In these pages, we often drop back for a look at early tractors, steam traction engines or stationary gas engines. We think about what it would be like to try to farm with such comparatively primitive machines.
Sometimes we look at windmills and reflect on the challenges of a stretch of time when the wind didn’t blow. We consider the danger or inefficiency of early farm equipment or early designs that made no provision whatsoever for the operator’s comfort.
But in this issue of Farm Collector, we drop further back and learn about the almost unimaginably complicated and time-consuming process of creating a fabric – linen – from a plant. In this issue, a Missouri man shares the story of the tools used to convert flax into a product that could be worked in a spinning wheel, eventually producing linen.
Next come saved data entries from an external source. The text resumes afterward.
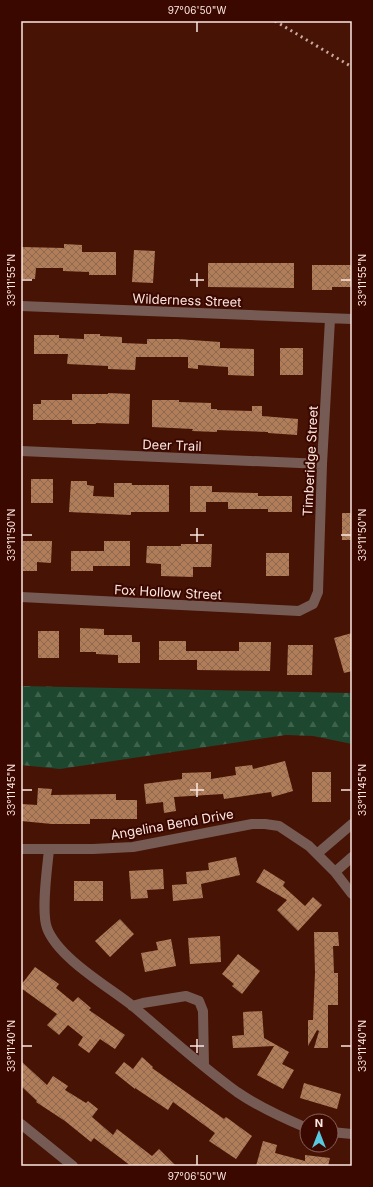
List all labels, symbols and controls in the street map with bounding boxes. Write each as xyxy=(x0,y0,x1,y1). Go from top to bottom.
text: 97°06'50"W xyxy=(168,4,226,16)
text: 33°11'55"N xyxy=(5,254,17,306)
text: 33°11'55"N xyxy=(356,254,368,306)
street label: Wilderness Street xyxy=(132,290,242,310)
street label: Timberidge Street xyxy=(299,405,321,517)
street label: Deer Trail xyxy=(142,436,202,454)
text: 33°11'50"N xyxy=(5,509,17,561)
text: 33°11'50"N xyxy=(356,509,368,561)
street label: Fox Hollow Street xyxy=(114,581,222,603)
text: 33°11'45"N xyxy=(5,764,17,816)
text: 33°11'45"N xyxy=(356,764,368,816)
street label: Angelina Bend Drive xyxy=(109,805,235,843)
text: 33°11'40"N xyxy=(5,1020,17,1072)
text: 33°11'40"N xyxy=(356,1020,368,1072)
north arrow xyxy=(299,1113,339,1153)
text: N xyxy=(315,1116,323,1130)
text: 97°06'50"W xyxy=(168,1170,226,1182)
It was, by and large, women’s work. Speaking as a woman, I sympathize with my forebears who transformed a plant into cloth through a slow and tedious process. After all that toil, I cannot imagine the heartbreak of a ripped shirt.
Then, via Clell Ballard’s article on homesteaders’ “prove-up shacks,” my mind wandered to what it would be like to live in a primitive one-room dwelling with gaps between each board. Rain, snow and wind were basically invited in, as were grasshoppers and mice. The womenfolk were probably so totally engaged in keeping children alive and the family fed that order and cleanliness in such a shack were the least of their worries.
And finally, through an article by Phil Badger, we learn of the way vehicles and tractors were fueled in Europe during World War II, when gasoline was nearly impossible to obtain. If some unimaginable emergency created a similar scenario in this country, I fear the moxie needed to replicate that solution might be in short supply.
Ever find yourself frustrated by a slow delivery (that is, one that takes maybe three days to arrive from the opposite side of the country) or a balky computer or a vexing problem with your tractor or mower? Take a minute to consider aspects of life 150 or 200 years ago that are unimaginable today. A little perspective is a useful thing!